Cette affaire a-t-elle joué sur le résultat des élections législatives, en outre marquées par de nombreuses irrégularités? En tout cas, la formation de M. Djukanovic – le Parti démocratique des socialistes (DPS) – arriva en tête, sans pour autant obtenir la majorité absolue. Il sera possible de « ratifier le protocole d’adhésion à l’Otan » et « d’intensifier les négociations » avec l’Union européenne [commencées en 2012, ndlr] », affirma-t-il.
Seulement, la donne a changé à Washington, avec l’élection de Donald Trump. Et pour qu’un nouveau membre soit accepté au sein de l’Otan, il faut qu’il y ait l’unanimité de l’ensemble des Alliés.
Aussi, la question de la position qu’adoptera l’administration Trump sur l’adhésion du Monténégro à l’Otan se pose, d’autant plus que le successeur de Barack Obama n’a pas caché son intention d’avoir de bons rapports avec Vladimir Poutine, son homologue russe.
« Je le respecte », mais « ça ne veut pas dire que je vais m’entendre avec lui », a encore affirmé M. Trump, lors d’un entretien diffusé le 5 février par Fox News.

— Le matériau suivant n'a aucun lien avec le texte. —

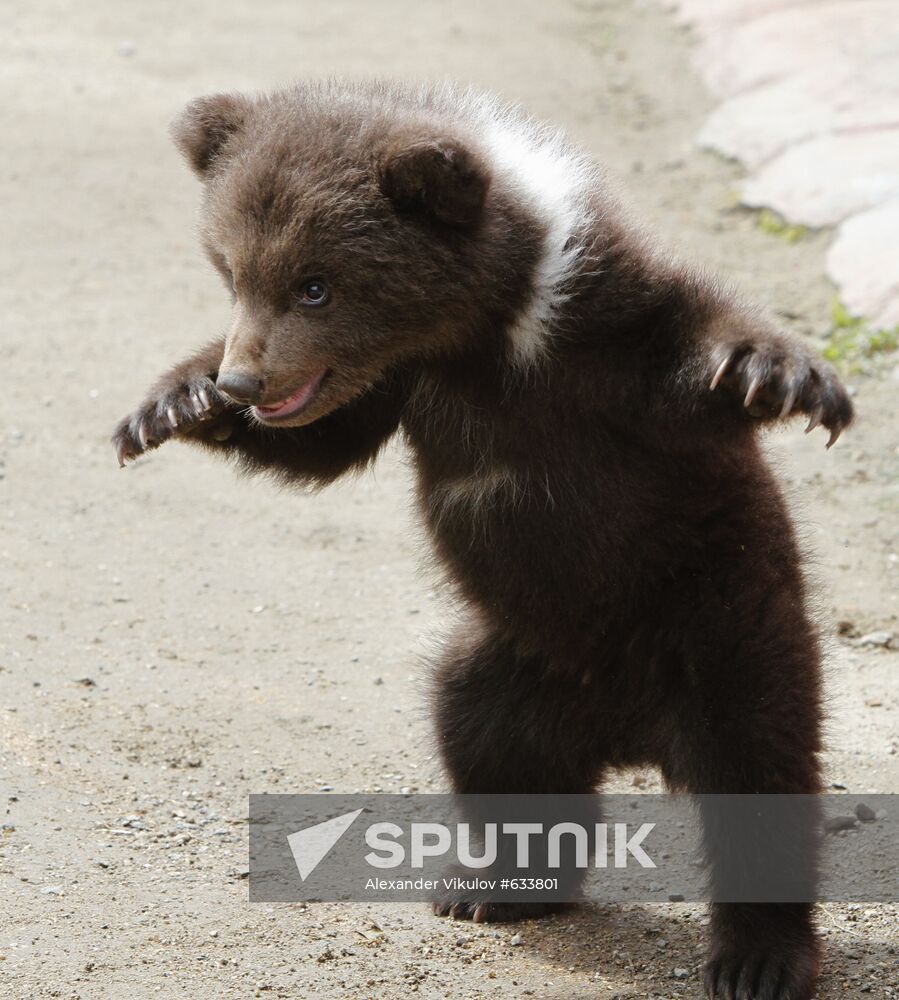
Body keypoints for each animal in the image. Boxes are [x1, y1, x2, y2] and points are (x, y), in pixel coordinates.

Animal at [112, 81, 853, 1000]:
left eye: (315, 285)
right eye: (231, 272)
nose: (244, 381)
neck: (481, 339)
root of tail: (634, 731)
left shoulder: (602, 334)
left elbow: (694, 333)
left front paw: (780, 373)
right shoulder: (400, 385)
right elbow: (325, 441)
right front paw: (170, 404)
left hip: (718, 626)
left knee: (758, 770)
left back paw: (757, 958)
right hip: (512, 661)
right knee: (491, 749)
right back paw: (494, 885)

Et d’ajouter : « C’est un leader dans son pays, et je pense qu’il vaut mieux s’entendre avec la Russie que l’inverse », a-t-il ajouté. » Quid, dans ces conditions, du Monténégro et de l’Otan?
Il s’agit-là d’un test majeur pour la nouvelle administration américaine, quand on sait que Moscou voit dans chaque extension de l’Otan vers l’est une « provocation ». Mais d’après le site Politico, le conseiller à la sécurité nationale de M. Trump, le général Michael Flynn, qui a cultivé une certaine proximité avec le pouvoir russe, « »devrait recommander » au président « l’adhésion du Monténégro à l’Otan dans les prochains jours. »

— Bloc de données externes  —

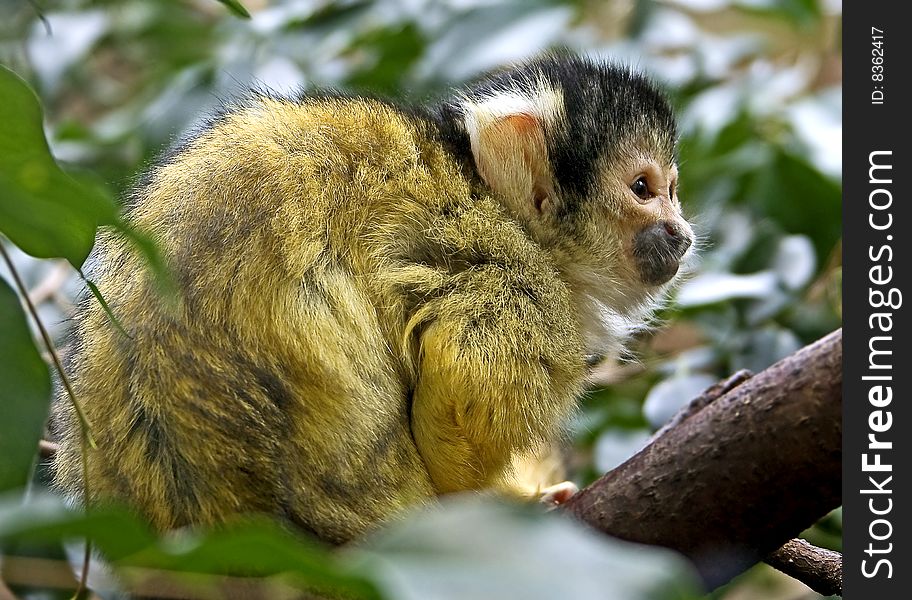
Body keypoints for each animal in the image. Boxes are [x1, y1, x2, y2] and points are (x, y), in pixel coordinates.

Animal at [51, 55, 692, 544]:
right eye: (644, 189)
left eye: (672, 191)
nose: (681, 232)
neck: (493, 198)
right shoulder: (508, 277)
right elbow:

Selon la procédure américaine, le protocole d’adhésion du Monténégro à l’Otan doit réunir les deux tiers des voix au Sénat. Mais la Constitution donne au président le pouvoir de négocier les traités. Et, à ce titre, M. Trump pourrait refuser de faire part de cette ratification à l’Alliance ou bien la garder sous le coude aussi longtemps qu’il le voudra.
Cela étant, que peut apporter Podgorica à l’Otan, sachant que son budget militaire s’élève à seulement 47 millions d’euros (1,25% du PIB)? Une partie de la réponse a été donnée dans un rapport [.pdf] du Sénat français par la Direction générale des relations internationales et de la stratégie (DGRIS), laquelle a souligné la « sensibilité maritime que le Monténégro est susceptible d’apporter à l’Alliance atlantique qui pourrait être particulièrement utile pour le traitement des problématiques méditerranéennes (migrants, lutte contre les trafics). »
Autre argument avancé : l’adhésion du Monténégro « renforcera la stabilité des Balkans occidentaux, et donc à ce titre, contribuera à la sécurité de la région de l’Atlantique Nord, ce qui est l’un des critères pour rejoindre l’Alliance. » En outre, d’un point de vue « stratégique », elle permettra « d’établir une continuité de la zone OTAN sur la côte adriatique, en complétant le chaînon manquant entre la Croatie et l’Albanie » et d’accueillir des navires de l’Otan dans le port de Bar.